SOURCE EXTRACT:
# Canon uk price increase



## fentiger (Mar 2, 2018)

Just been on the WEX site to order 600ex11-rt 
price was £529 now £689 
Wow needless to say i have not ordered, checked other uk sites and the same price 
wow canon just wow!!!!!!


----------



## Hector1970 (Mar 2, 2018)

The pound it weakening - Brexit I assume.
It's usually a delayed impact until they have to restock.
Good for exports, bad for imports.
Still a big jump.
Try EGlobal.EU Central - grey import probably but great prices.


----------



## RGF (Mar 2, 2018)

pound has fallen vs the yen but not that much and basic above YAG levels.

You look at the recent price of around 150 the exchange rate has returned to value of Oct.


----------



## Ladislav (Mar 2, 2018)

fentiger said:


> Just been on the WEX site to order 600ex11-rt
> price was £529 now £689
> Wow needless to say i have not ordered, checked other uk sites and the same price
> wow canon just wow!!!!!!



Try HDew Cameras: https://www.hdewcameras.co.uk/canon-speedlite-600ex-rt-mk-ii-4655-p.asp
It may take a few days before you get the product but otherwise I haven't found anything negative. It is grey import.

I also had previous experience of buying directly from Canon UK through someone who worked there and had employee discount. Funny, that the price was better than grey market which makes me think that 300+GBP on the flash is mostly to feed Canon UK, retailer and possibly better warranty than you get from grey imports.


----------



## Hector1970 (Mar 2, 2018)

Yes - HDEW are very good.
I'd think they are grey imports too but they are good to deal with.
Eglobalcentral have the best prices and haven't failed me yet.


----------



## Ladislav (Mar 2, 2018)

Hector1970 said:


> Yes - HDEW are very good.
> I'd think they are grey imports too but they are good to deal with.
> Eglobalcentral have the best prices and haven't failed me yet.



EGlobalCentral has by far best prices but I would not use them. They have terrible score on TrustPilot and they are not located in UK/EU at all. HDew Cameras are located in Surrey and overall has very good reputation.


----------



## Hector1970 (Mar 2, 2018)

I'd agree with you on HDEW.
I've had very good service from them and they really exist and there are real humans there working.
EGlobal are more online-ish but I've found them very good and consistent.
When you read Trustpilot people seem to have problems returning things but I know people who've returned things and had no issues.
I'd say they are a pretty big business these days as their prices are way lower than UK online companies.
You are going to hear more from people with issues on something like TrustPilot than people who have no issues.
But there is a definitely an element of risk.


----------



## aceflibble (Mar 3, 2018)

For the record, this price rise is not expected by stores to stick around for long. By the end of the year, prices should be back down to where they were at the start of the year. (Source: was literally standing in a camera store as they were updating the prices; later confirmed with two other stores, all three saying the same thing.)


----------



## jeffa4444 (Mar 16, 2018)

PROVIDED RECORDS:
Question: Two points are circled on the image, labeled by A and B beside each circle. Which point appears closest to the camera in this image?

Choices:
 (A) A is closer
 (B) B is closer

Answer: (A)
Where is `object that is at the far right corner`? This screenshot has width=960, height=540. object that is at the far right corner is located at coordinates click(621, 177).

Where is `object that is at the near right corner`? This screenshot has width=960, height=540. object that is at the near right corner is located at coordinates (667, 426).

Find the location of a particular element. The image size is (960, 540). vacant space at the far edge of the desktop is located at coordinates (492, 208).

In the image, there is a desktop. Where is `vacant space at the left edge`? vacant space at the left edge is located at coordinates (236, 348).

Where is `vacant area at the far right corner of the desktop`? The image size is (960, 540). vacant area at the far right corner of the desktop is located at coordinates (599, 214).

ABOUT THIS TASK: Copy the forum thread about the Canon UK price increase between "It's usually a" and "above YAG levels.", inclusive, substituting "overseas sales" for "exports".

EXERCISE RESPONSE:
It's usually a delayed impact until they have to restock.
Good for overseas sales, bad for imports.
Still a big jump.
Try EGlobal.EU Central - grey import probably but great prices.


----------



## RGF (Mar 2, 2018)

pound has fallen vs the yen but not that much and basic above YAG levels.